The entries below should be repeated exactly, with no pictures carried over.

(Dataset entries)

== Segment start ==

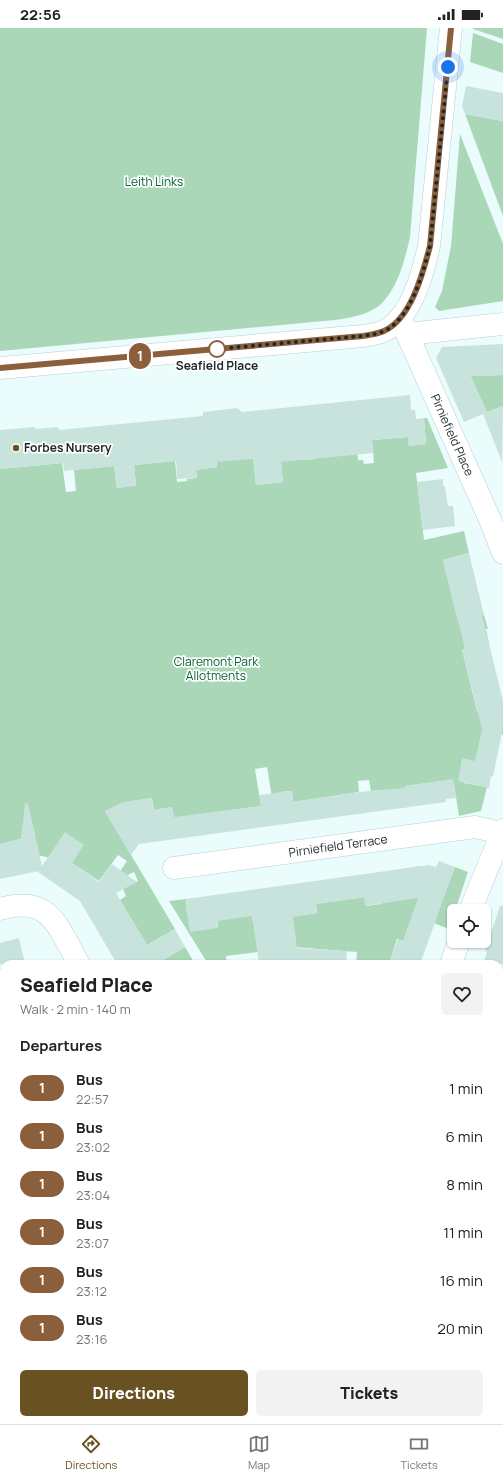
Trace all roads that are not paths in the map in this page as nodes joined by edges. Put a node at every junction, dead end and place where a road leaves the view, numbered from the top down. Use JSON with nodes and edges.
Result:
{"nodes":[{"id":1,"x":451,"y":28,"type":"edge"},
{"id":2,"x":503,"y":324,"type":"edge"},
{"id":3,"x":403,"y":326,"type":"junction"},
{"id":4,"x":0,"y":368,"type":"edge"},
{"id":5,"x":503,"y":553,"type":"edge"},
{"id":6,"x":502,"y":833,"type":"edge"},
{"id":7,"x":174,"y":868,"type":"dead end"},
{"id":8,"x":473,"y":904,"type":"edge"},
{"id":9,"x":0,"y":909,"type":"edge"},
{"id":10,"x":456,"y":948,"type":"edge"},
{"id":11,"x":77,"y":960,"type":"edge"},
{"id":12,"x":452,"y":960,"type":"edge"}],
"edges":[{"from":1,"to":3,"type":"street"},
{"from":2,"to":3,"type":"street"},
{"from":3,"to":4,"type":"street"},
{"from":3,"to":5,"type":"street","name":"Pirniefield Place"},
{"from":6,"to":7,"type":"street","name":"Pirniefield Terrace"},
{"from":6,"to":8,"type":"street"},
{"from":9,"to":11,"type":"street"},
{"from":10,"to":12,"type":"street"}]}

== Segment end ==

▸ **Your response**:
Trace all roads that are not paths in the map in this page as nodes joined by edges. Put a node at every junction, dead end and place where a road leaves the view, numbered from the top down. Use JSON with nodes and edges.
Result:
{"nodes":[{"id":1,"x":451,"y":28,"type":"edge"},
{"id":2,"x":503,"y":324,"type":"edge"},
{"id":3,"x":403,"y":326,"type":"junction"},
{"id":4,"x":0,"y":368,"type":"edge"},
{"id":5,"x":503,"y":553,"type":"edge"},
{"id":6,"x":502,"y":833,"type":"edge"},
{"id":7,"x":174,"y":868,"type":"dead end"},
{"id":8,"x":473,"y":904,"type":"edge"},
{"id":9,"x":0,"y":909,"type":"edge"},
{"id":10,"x":456,"y":948,"type":"edge"},
{"id":11,"x":77,"y":960,"type":"edge"},
{"id":12,"x":452,"y":960,"type":"edge"}],
"edges":[{"from":1,"to":3,"type":"street"},
{"from":2,"to":3,"type":"street"},
{"from":3,"to":4,"type":"street"},
{"from":3,"to":5,"type":"street","name":"Pirniefield Place"},
{"from":6,"to":7,"type":"street","name":"Pirniefield Terrace"},
{"from":6,"to":8,"type":"street"},
{"from":9,"to":11,"type":"street"},
{"from":10,"to":12,"type":"street"}]}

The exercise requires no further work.